Steven Spielberg and George Lucas were among the speakers at a University of Southern California event this week and both talked about the depressing state of business in Hollywood, with Spielberg predicting an inevitable “implosion.”
There’s eventually going to be an implosion — or a big meltdown. There’s going to be an implosion where three or four or maybe even a half-dozen megabudget movies are going to go crashing into the ground, and that’s going to change the paradigm.
Spielberg predicted, if this implosion happens, movies could adapt more of a Broadway model: “You’re gonna have to pay $25 for the next Iron Man, you’re probably only going to have to pay $7 to see Lincoln.” Lucas added, if that happens, the bigger movies will play in theaters much longer and smaller projects will go towards TV.
“I think eventually the Lincolns will go away and they’re going to be on television,” Lucas said. Spielberg added “As mine almost was. This close — ask HBO — this close.” Later, Lucas said “The pathway to get into theaters is really getting smaller and smaller.”
In light of Lucas and Speilberg predicting Hollywood’s implosions, I got a little opinion or two about the whole thing. A discussion heard a million times over and said more poignantly by those much smarter than me, but like to hear it? Hear it goes…
I consider myself a cinefile, but I don’t frequent the cinema. At least not as much as I used to. Nowadays the only time my butt gets to the theater is when it’s worth it to go; when it’s a big blockbuster like The Avengers, Star Trek Into Darkness or Man of Steel. As much as I enjoy the little films, I can’t be inconvenienced to go to a noisy, sticky, smelly, uncomfortable theater (its either those seats are getting smaller and smaller, or I’m getting fatter and fatter). I can’t spend $12.50 + tax and the rest of my weeks pay check on drink and snacks. I’d rather wait for the average (though often good) movie to come out on BluRay, Netflix, or VOD (which may be the biggest threat to the movie experience and the greatest boon to couch clutchers like myself) and cozy up in my leather recliner and watch it on my flatty with my sound system.
I know I’m not alone. I think the majority of the populace feels the same way I do. We live in the noughties, where staying in can be, or often is, a better experience than going to the average cineplex. Unless, of course, it’s IMAX, or the Alamo Drafthouse. We’re too goddamn cozy/cheap to spare our comfort, and money to go to the movies anymore. It’s not worth it.

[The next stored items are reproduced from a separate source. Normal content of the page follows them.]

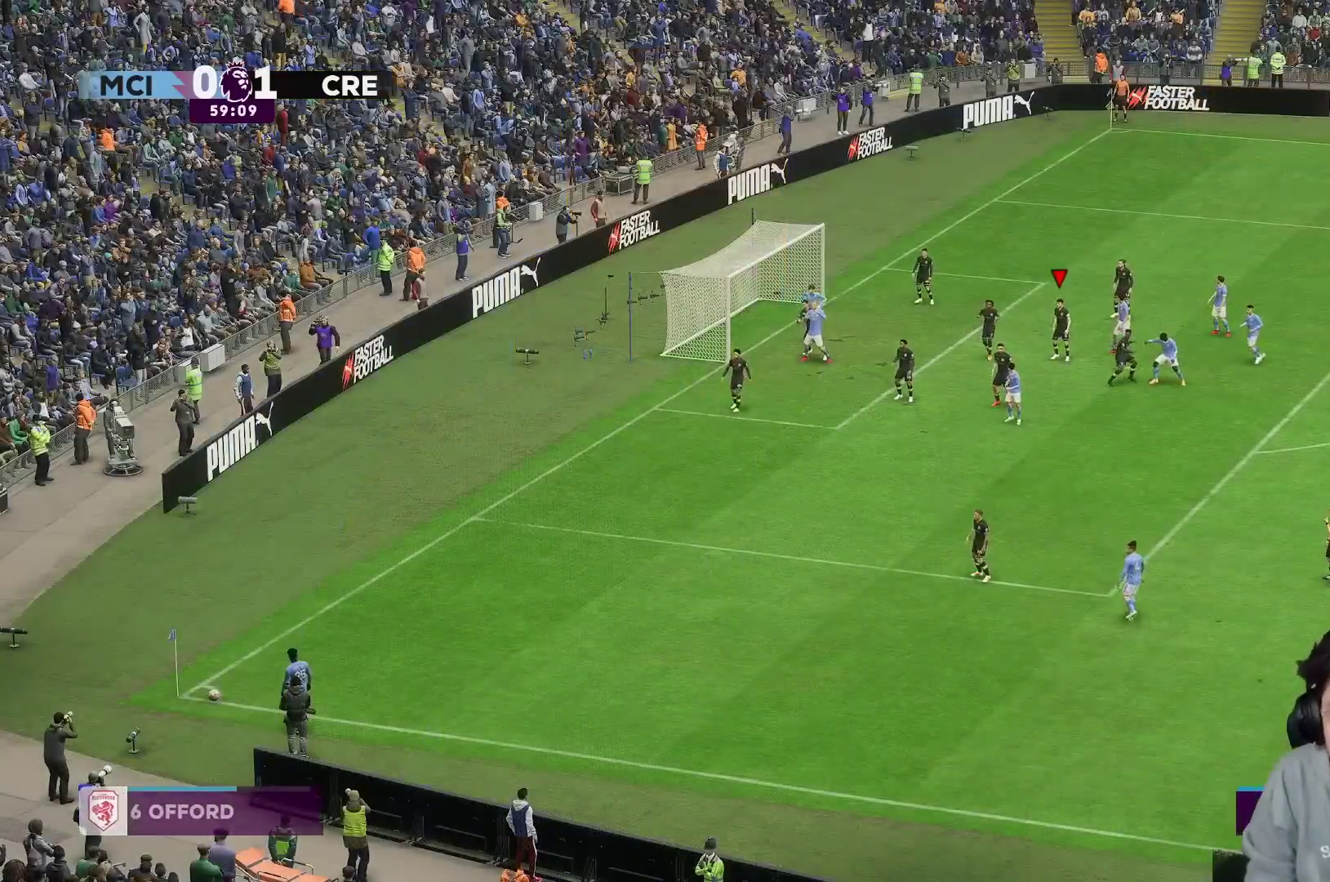
{"buttons": [], "left_stick": "center", "right_stick": "down", "events": [[467, "right_stick", "down"]]}
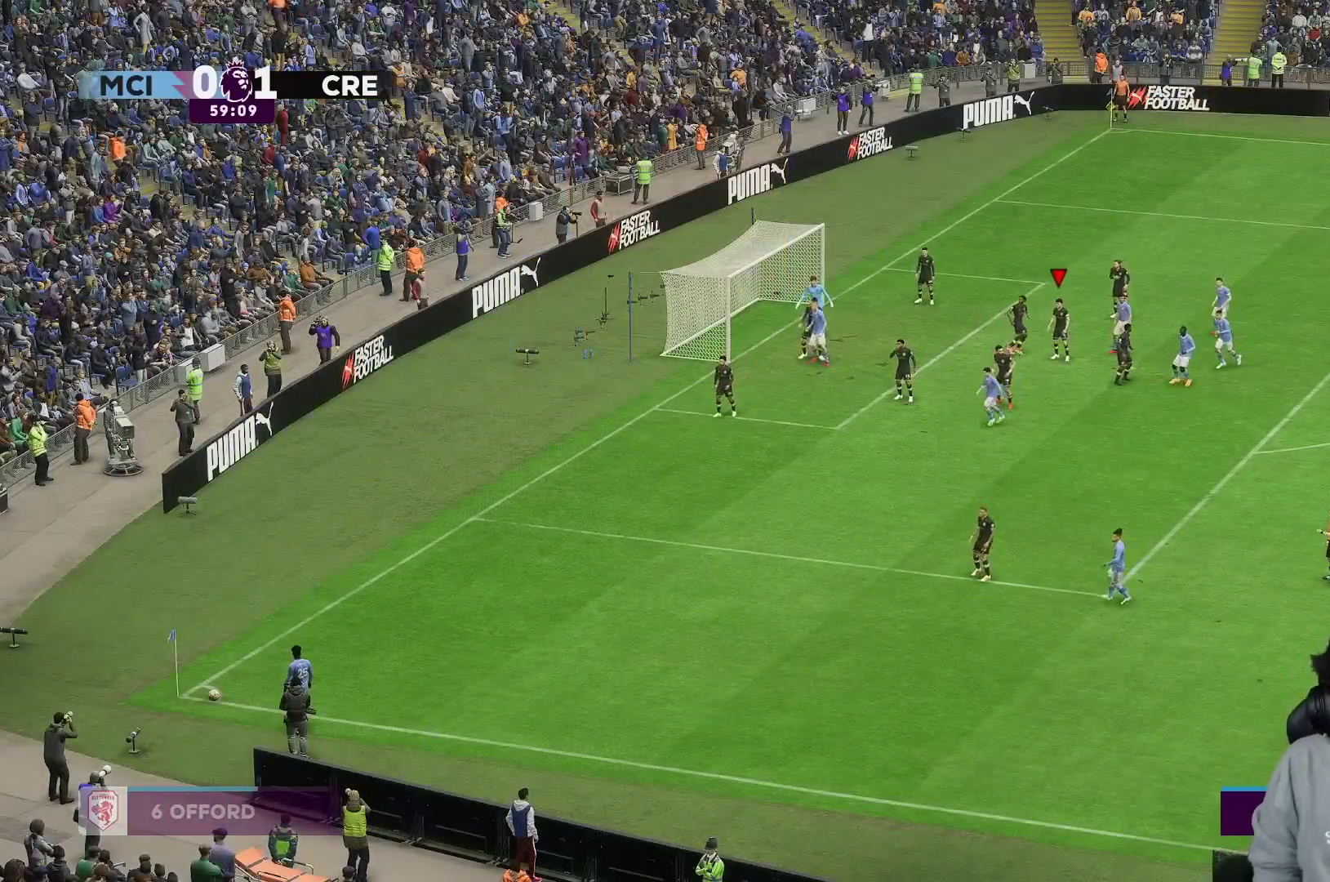
{"buttons": [], "left_stick": "down-left", "right_stick": "center", "events": [[33, "left_stick", "down-left"], [67, "right_stick", "center"]]}
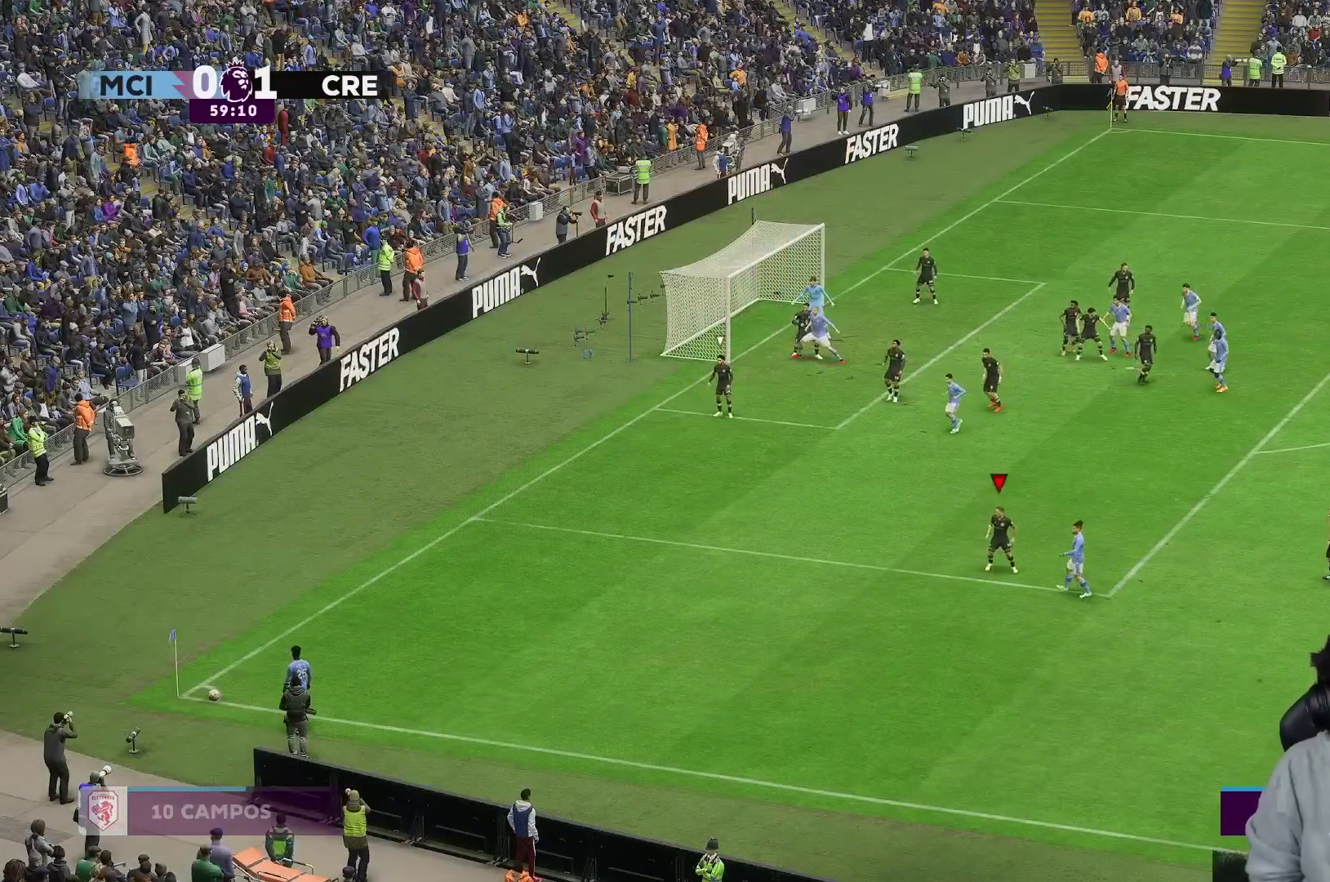
{"buttons": ["L2"], "left_stick": "right", "right_stick": "center", "events": [[350, "L2", "down"], [350, "left_stick", "center"], [400, "left_stick", "right"]]}
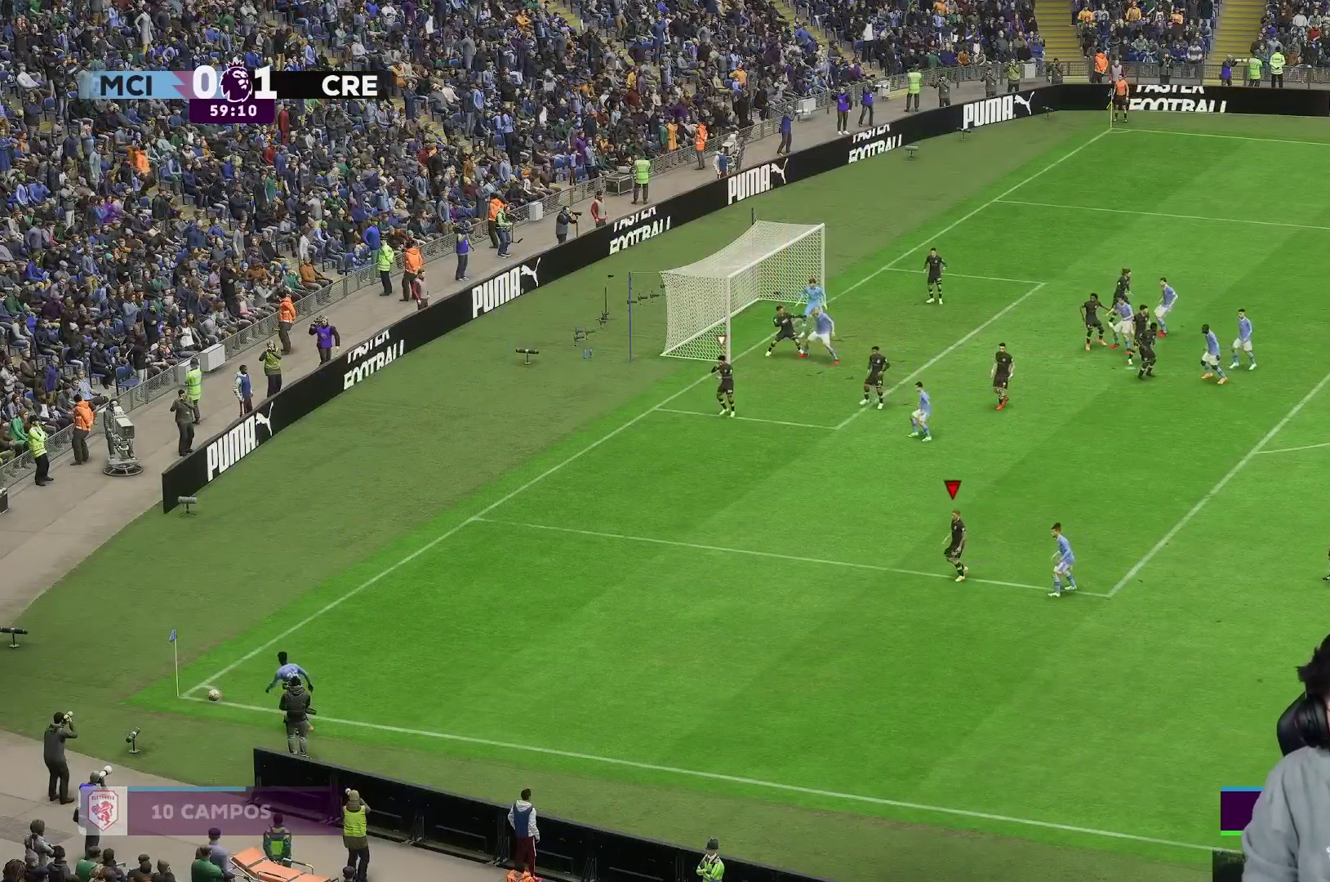
{"buttons": ["L2"], "left_stick": "down", "right_stick": "center", "events": [[417, "left_stick", "down"]]}
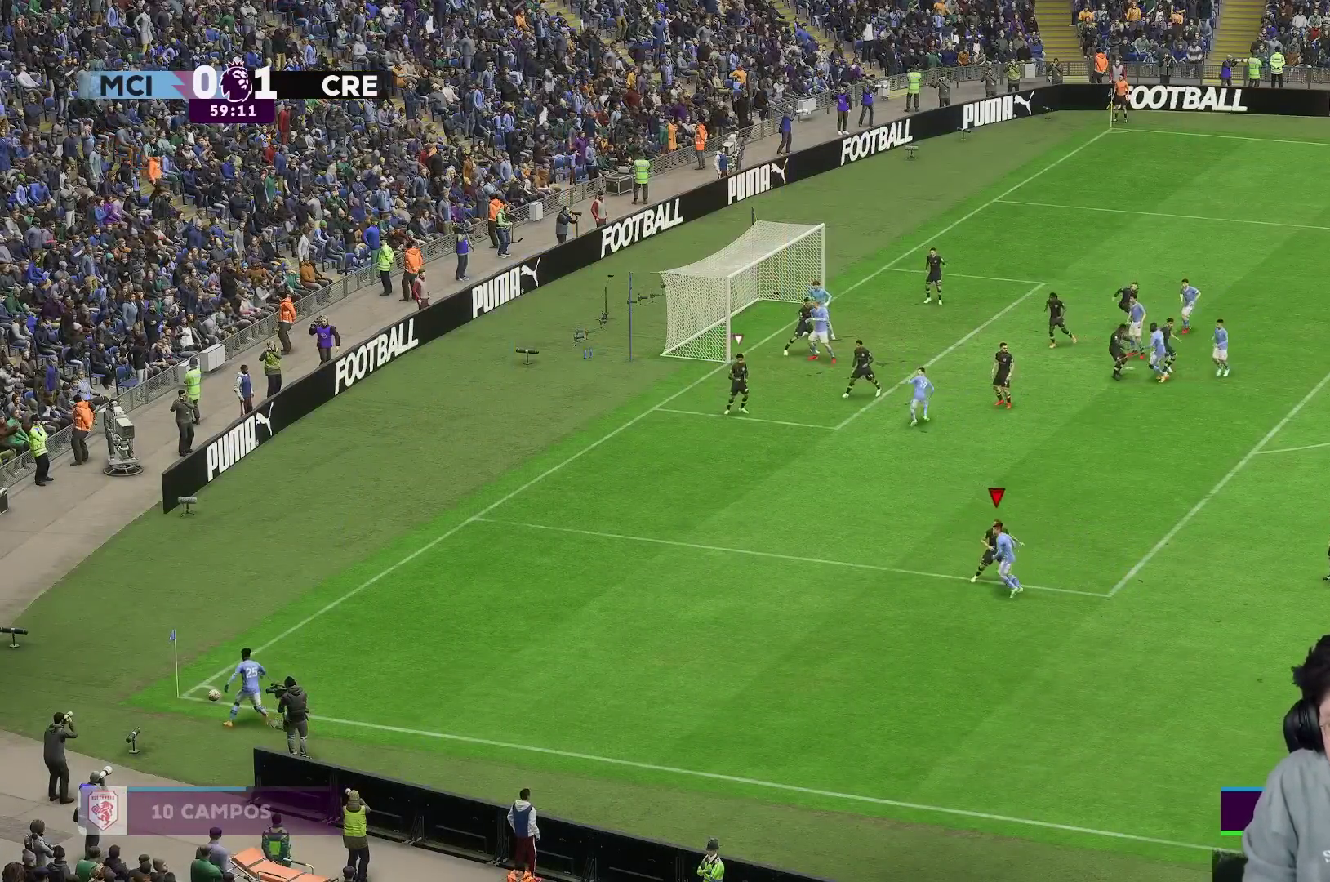
{"buttons": ["L2", "R1"], "left_stick": "left", "right_stick": "center", "events": [[50, "left_stick", "left"], [400, "R1", "down"]]}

Does Hollywood recognize this? Do they care? Well, yeah, they do. Question is, how do they respond? Or, rather, how can they respond? The state of the industry is clear… it’s go big or go home. Even if movies tickets and concessions were cheap, it’s still not enough to put asses in seats. Not when the benefit of modern home viewing weighs down the decision of cinema attendance. It’s not a unique enough experience anymore. Blockbusters are, for the time being, where the big bucks are at. Flicks that people will suffer through the theater going experience for, simply because it’s enough of a reason to go. Tent-pole films that – regardless of quality – (*cough* Fast and the Furious *cough* ) launch/re-launch sequels and franchises.
Is a “bleed it dry” framework financially viable and a good business model? Can the system sustain itself off a few big movies a year? Well, I’m no economist, but I agree with Spielberg and Lucas, I think the bubble is close to bursting. I don’t agree, however, with their being a shift in paradigm, where big movies will cost 3 times as much to see as the not so big ones. American’s wallets are tapped as it is, ain’t nobody gonna spend $25 to see Iron Man.
Movies were the greatest weekend leisure available to a great many of us, a nice, inexpensive way for a family to escape for a few hours back when it was affordable and offered an experience that you couldn’t get at home. In this economy and under these circumstances, though, not many movies are culturally supercharged enough to draw us into the theater and the solution to that may just be for Hollywood to work harder at giving me an experience I’m willing to pay for and not just re-package an old one or price me out the door completely.